*Exercise*
All the lines below should appear again unchanged, though their pictures should not.

[Opening Source information section]

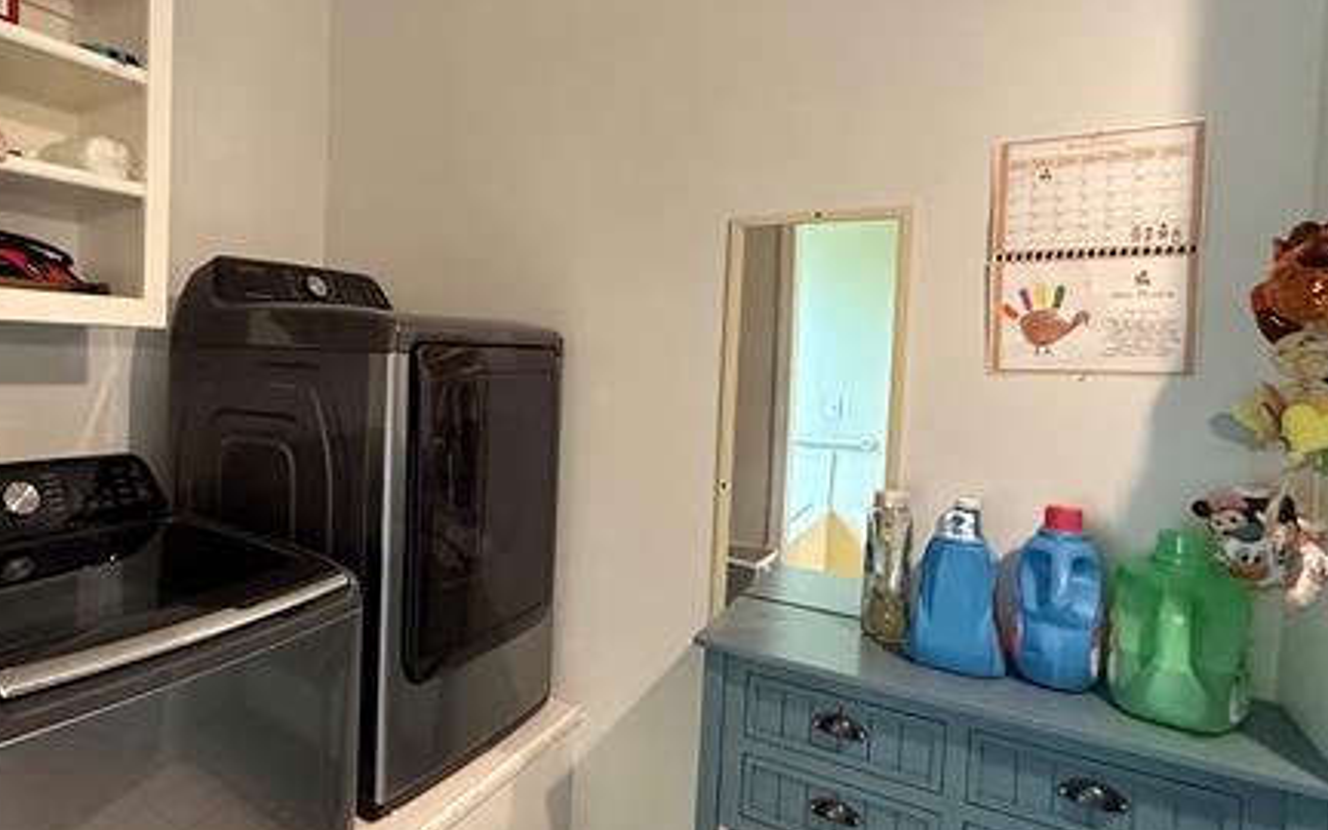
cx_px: 393
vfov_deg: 55.0
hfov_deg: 75.9
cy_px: 381
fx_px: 796
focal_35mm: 22
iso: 800
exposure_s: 1/60
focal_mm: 2.22
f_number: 2.2
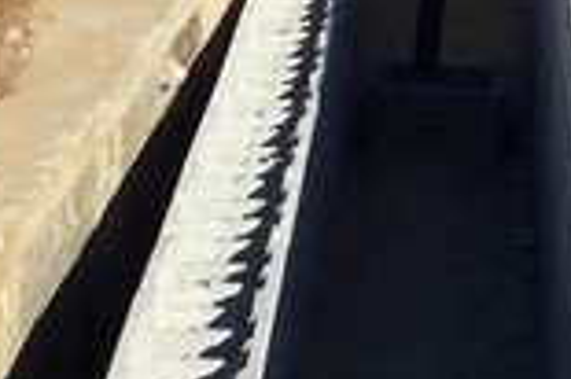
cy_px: 48
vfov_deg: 6.4
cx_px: 475
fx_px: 3375
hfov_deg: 9.6
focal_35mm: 213
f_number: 2.4
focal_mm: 3.3
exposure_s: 1/1698
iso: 25
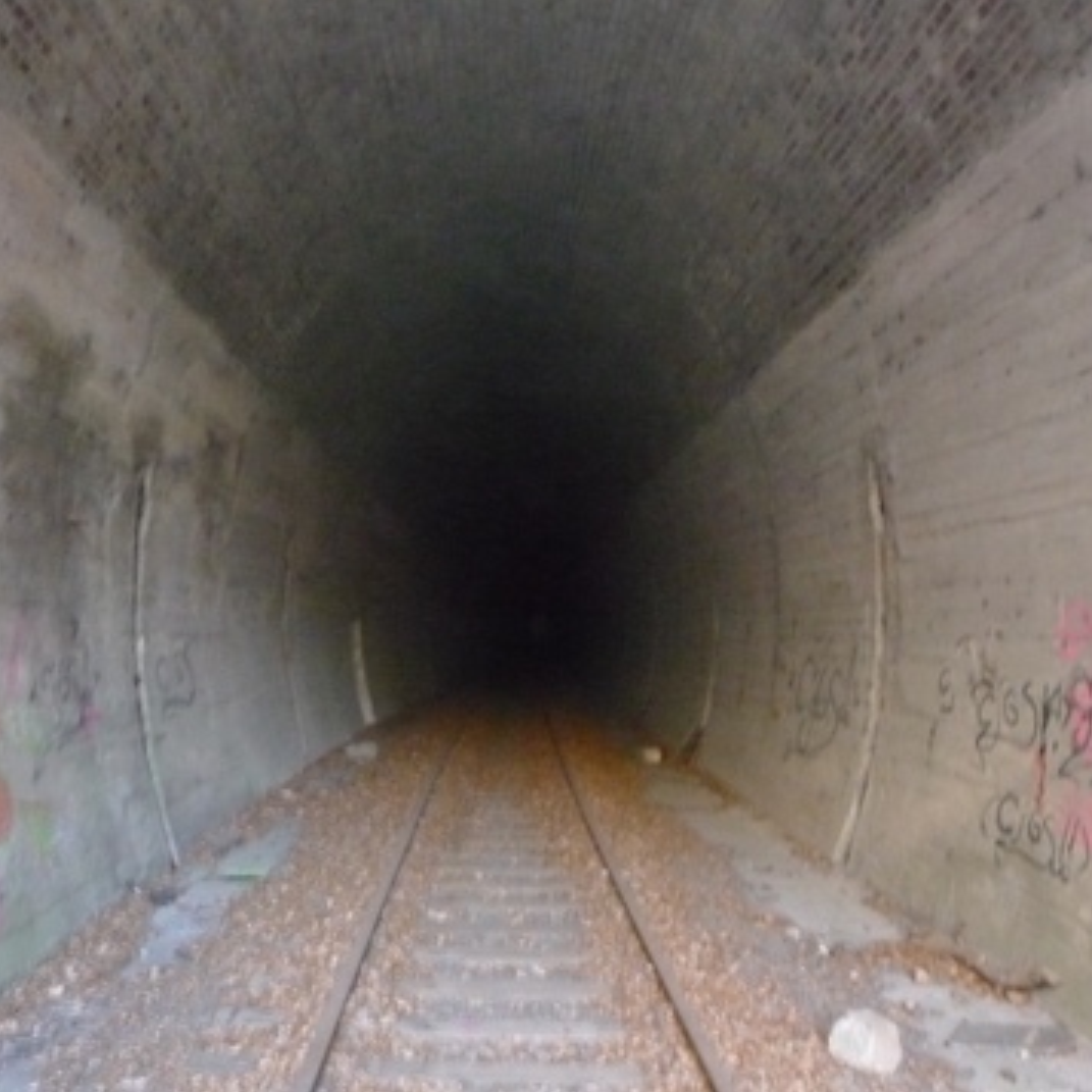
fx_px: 1356
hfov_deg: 43.9
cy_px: 548
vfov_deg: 43.9
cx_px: 563
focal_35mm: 38
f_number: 3.3
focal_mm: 5.2
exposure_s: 1/8
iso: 800
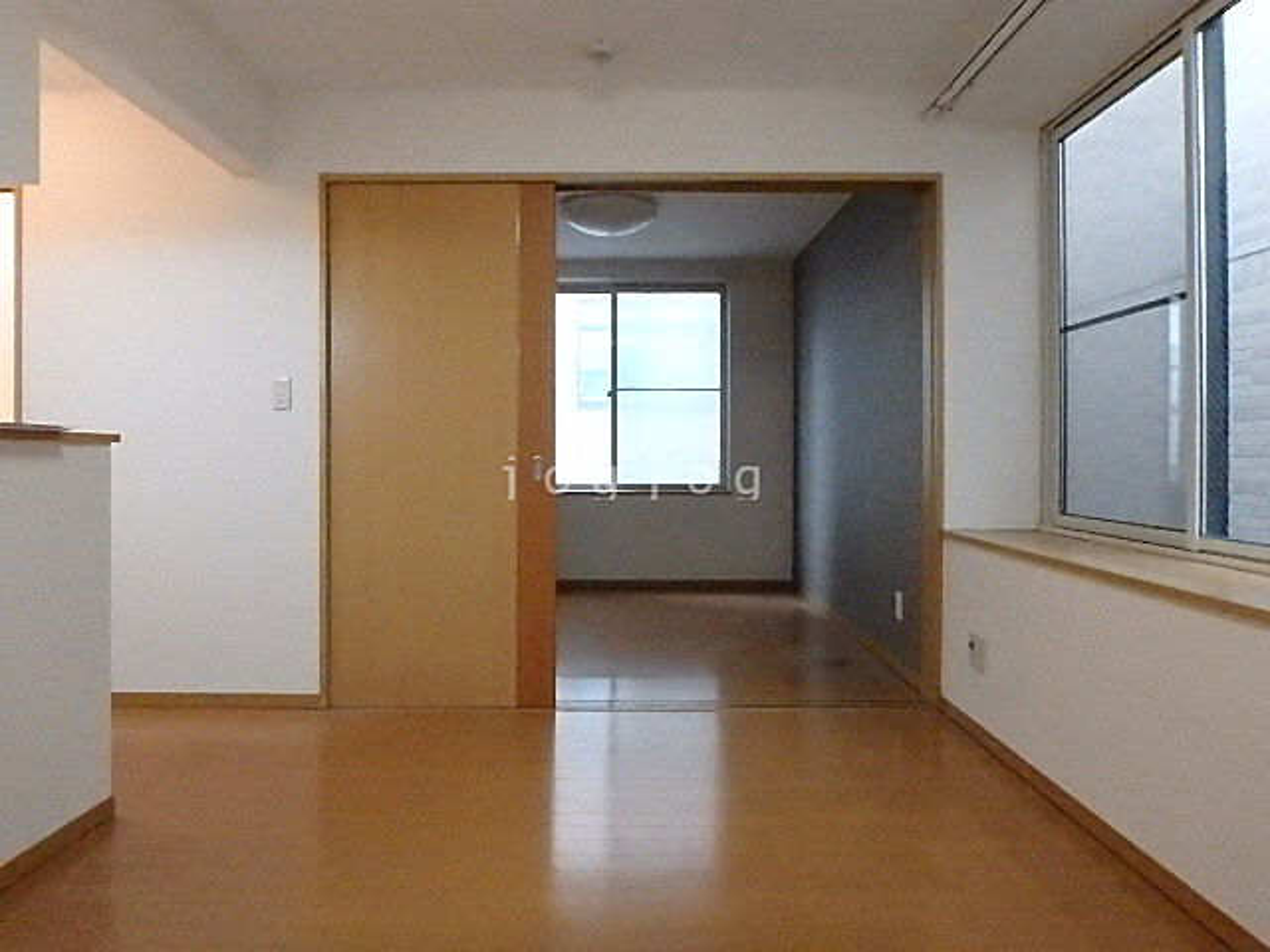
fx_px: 770
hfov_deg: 79.0
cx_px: 635
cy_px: 476
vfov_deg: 63.4
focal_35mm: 21
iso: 3200
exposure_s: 1/100
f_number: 3.5
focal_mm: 3.7
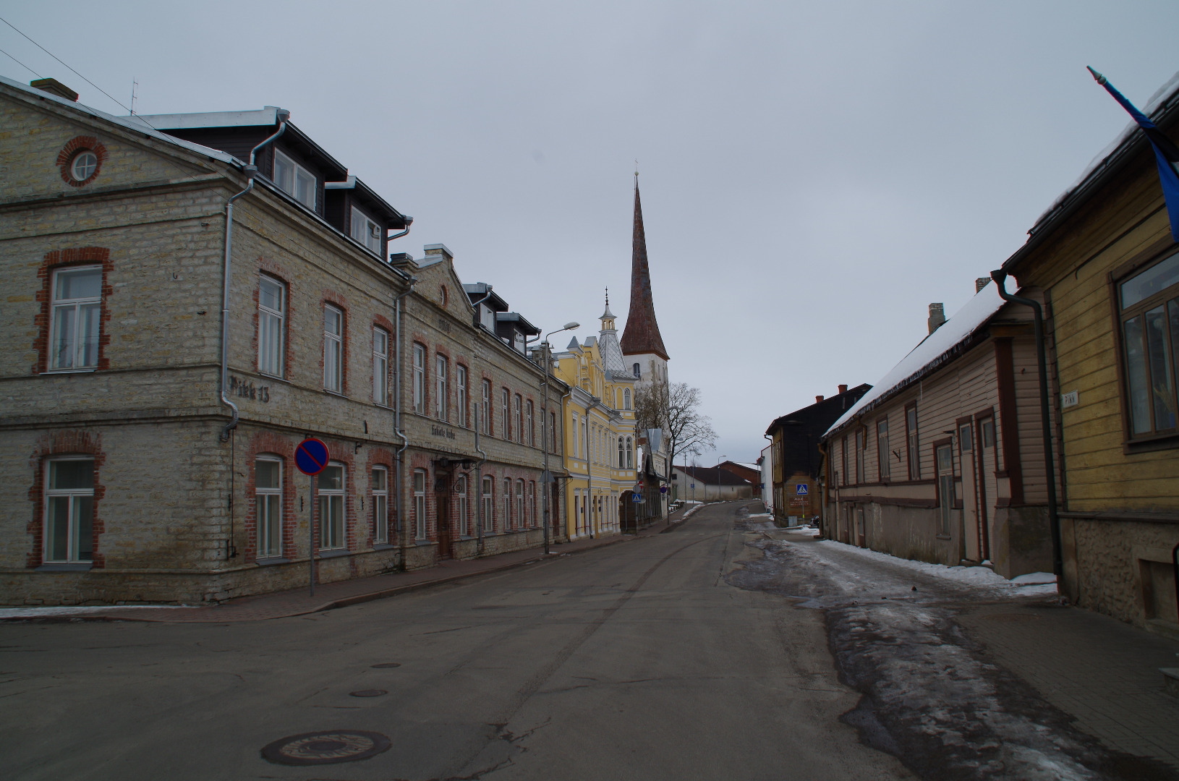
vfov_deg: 47.7
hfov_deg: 67.5
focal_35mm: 27
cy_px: 390
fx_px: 883
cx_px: 590
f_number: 11
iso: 125
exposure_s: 1/100
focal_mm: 18
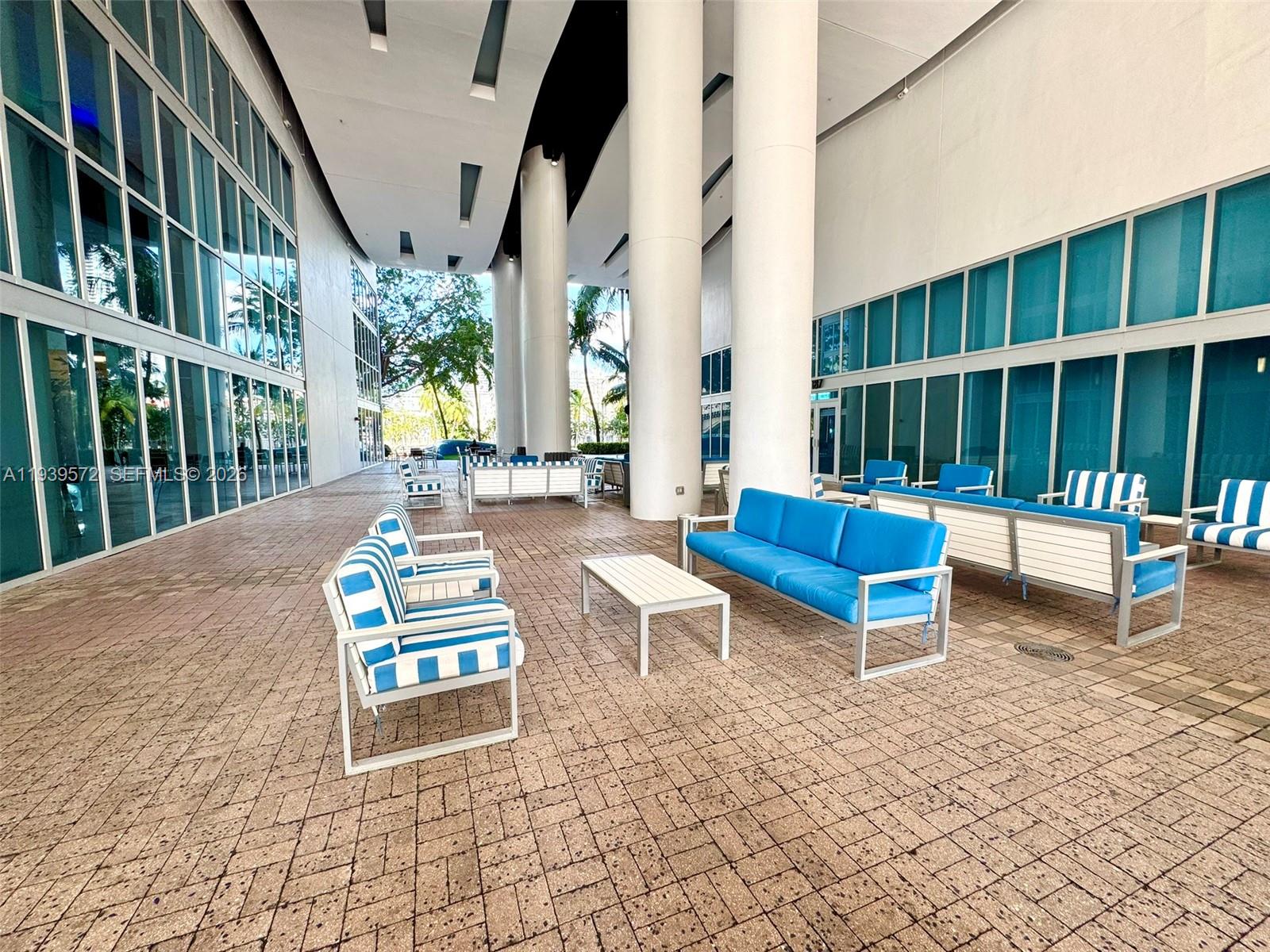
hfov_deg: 102.1
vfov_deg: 85.7
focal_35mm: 14
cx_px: 635
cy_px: 476
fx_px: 514
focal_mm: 2.22
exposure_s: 1/123
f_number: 2.2
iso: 40
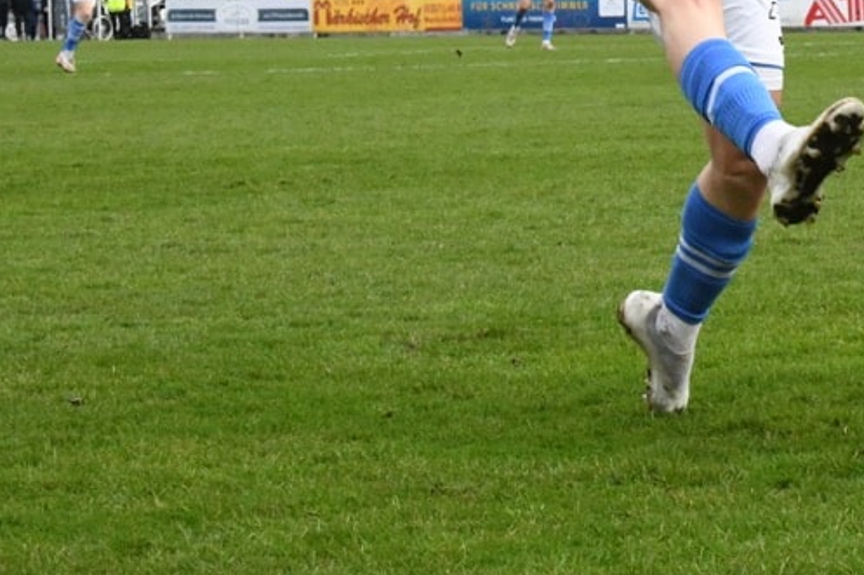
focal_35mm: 206
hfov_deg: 9.9
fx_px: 4942
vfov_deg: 6.6
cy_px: -98
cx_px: 960
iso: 8000
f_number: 16
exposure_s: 1/1250
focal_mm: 80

[Closing Source information section]

*Output*
cx_px: 393
vfov_deg: 55.0
hfov_deg: 75.9
cy_px: 381
fx_px: 796
focal_35mm: 22
iso: 800
exposure_s: 1/60
focal_mm: 2.22
f_number: 2.2
cy_px: 48
vfov_deg: 6.4
cx_px: 475
fx_px: 3375
hfov_deg: 9.6
focal_35mm: 213
f_number: 2.4
focal_mm: 3.3
exposure_s: 1/1698
iso: 25
fx_px: 1356
hfov_deg: 43.9
cy_px: 548
vfov_deg: 43.9
cx_px: 563
focal_35mm: 38
f_number: 3.3
focal_mm: 5.2
exposure_s: 1/8
iso: 800
fx_px: 770
hfov_deg: 79.0
cx_px: 635
cy_px: 476
vfov_deg: 63.4
focal_35mm: 21
iso: 3200
exposure_s: 1/100
f_number: 3.5
focal_mm: 3.7
vfov_deg: 47.7
hfov_deg: 67.5
focal_35mm: 27
cy_px: 390
fx_px: 883
cx_px: 590
f_number: 11
iso: 125
exposure_s: 1/100
focal_mm: 18
hfov_deg: 102.1
vfov_deg: 85.7
focal_35mm: 14
cx_px: 635
cy_px: 476
fx_px: 514
focal_mm: 2.22
exposure_s: 1/123
f_number: 2.2
iso: 40
focal_35mm: 206
hfov_deg: 9.9
fx_px: 4942
vfov_deg: 6.6
cy_px: -98
cx_px: 960
iso: 8000
f_number: 16
exposure_s: 1/1250
focal_mm: 80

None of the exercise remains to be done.